→ **Directions**
Reproduce the stretch of the Corvallis property tax post from "Corvallis Bleeding Property" through "business property taxes.", changing "hemorrhage" to "exodus" wherever it occurs.

Corvallis Bleeding Property Taxes…Do We Care?

April 30, 2010 5 Comments

Framing the Economic Development Discussion for Corvallis. The economic base of Corvallis city operations is eroding because of the slow loss of manufacturing jobs and the hemorrhage of HP jobs.  Corvallis is bleeding business property taxes.

1. Does the community (that means you reader) care that the economic base of Corvallis is crumbling with no end in sight because of the slow loss of manufacturing jobs and the hemorrhage of HP jobs? Corvallis is bleeding business property taxes (which are levied on both buildings and equipment), which constitute the City’s General Fund. This year the city is facing a $2.5 million shortfall in property tax revenues, predominantly due to declines in property taxes paid by businesses. Next year the shortfall is expected to be worse. This slow bleed is uniquely complicated in Corvallis by the growth of OSU and Samaritan Health (a non profit), organizations which fill buildings and employ people, but PAY NO PROPERTY TAXES to the city. This means that the underlying health of the city, its financial foundation, is in a serious decline, with no fix in sight.  Without more private sector businesses and jobs (anything that is not a state job, a city job, a school job, a federal job or a non-profit job), the bleeding will continue.

→ **Extracted data**
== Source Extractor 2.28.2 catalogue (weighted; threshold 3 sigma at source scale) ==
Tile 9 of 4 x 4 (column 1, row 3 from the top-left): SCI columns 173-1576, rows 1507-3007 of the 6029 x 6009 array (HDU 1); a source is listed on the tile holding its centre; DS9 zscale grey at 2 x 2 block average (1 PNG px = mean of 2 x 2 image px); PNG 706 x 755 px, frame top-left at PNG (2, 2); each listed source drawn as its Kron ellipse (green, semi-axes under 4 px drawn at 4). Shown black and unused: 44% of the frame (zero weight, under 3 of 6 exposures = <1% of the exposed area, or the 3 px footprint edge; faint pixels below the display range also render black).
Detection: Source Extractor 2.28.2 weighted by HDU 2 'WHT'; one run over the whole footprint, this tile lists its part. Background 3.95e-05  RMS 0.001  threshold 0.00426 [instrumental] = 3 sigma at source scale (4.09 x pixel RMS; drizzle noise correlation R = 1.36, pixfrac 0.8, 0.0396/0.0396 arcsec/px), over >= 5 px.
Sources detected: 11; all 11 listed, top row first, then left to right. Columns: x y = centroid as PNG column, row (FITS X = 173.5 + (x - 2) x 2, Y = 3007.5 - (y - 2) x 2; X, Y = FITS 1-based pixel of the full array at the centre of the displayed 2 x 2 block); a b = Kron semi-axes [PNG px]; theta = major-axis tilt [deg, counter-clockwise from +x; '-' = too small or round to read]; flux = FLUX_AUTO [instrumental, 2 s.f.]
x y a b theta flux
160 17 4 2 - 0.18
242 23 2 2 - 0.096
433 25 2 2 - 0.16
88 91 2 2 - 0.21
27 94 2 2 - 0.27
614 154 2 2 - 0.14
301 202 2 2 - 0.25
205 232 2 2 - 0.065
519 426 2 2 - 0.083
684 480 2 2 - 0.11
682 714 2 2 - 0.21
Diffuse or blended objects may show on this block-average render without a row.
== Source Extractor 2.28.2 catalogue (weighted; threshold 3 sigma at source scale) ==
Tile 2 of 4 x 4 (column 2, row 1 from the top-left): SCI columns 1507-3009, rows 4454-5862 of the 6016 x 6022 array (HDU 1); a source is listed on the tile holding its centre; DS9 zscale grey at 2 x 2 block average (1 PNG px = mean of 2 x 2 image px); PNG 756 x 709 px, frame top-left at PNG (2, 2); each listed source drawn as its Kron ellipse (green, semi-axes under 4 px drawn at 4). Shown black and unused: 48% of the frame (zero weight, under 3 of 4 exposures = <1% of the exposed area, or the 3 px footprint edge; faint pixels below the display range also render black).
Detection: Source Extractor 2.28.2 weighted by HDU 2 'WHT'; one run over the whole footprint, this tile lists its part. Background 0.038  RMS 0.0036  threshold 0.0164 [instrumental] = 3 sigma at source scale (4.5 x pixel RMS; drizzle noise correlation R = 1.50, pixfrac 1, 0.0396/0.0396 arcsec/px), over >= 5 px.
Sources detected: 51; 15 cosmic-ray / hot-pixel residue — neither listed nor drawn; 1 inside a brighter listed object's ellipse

→ **The completed task**
Corvallis Bleeding Property Taxes…Do We Care?

April 30, 2010 5 Comments

Framing the Economic Development Discussion for Corvallis. The economic base of Corvallis city operations is eroding because of the slow loss of manufacturing jobs and the exodus of HP jobs.  Corvallis is bleeding business property taxes.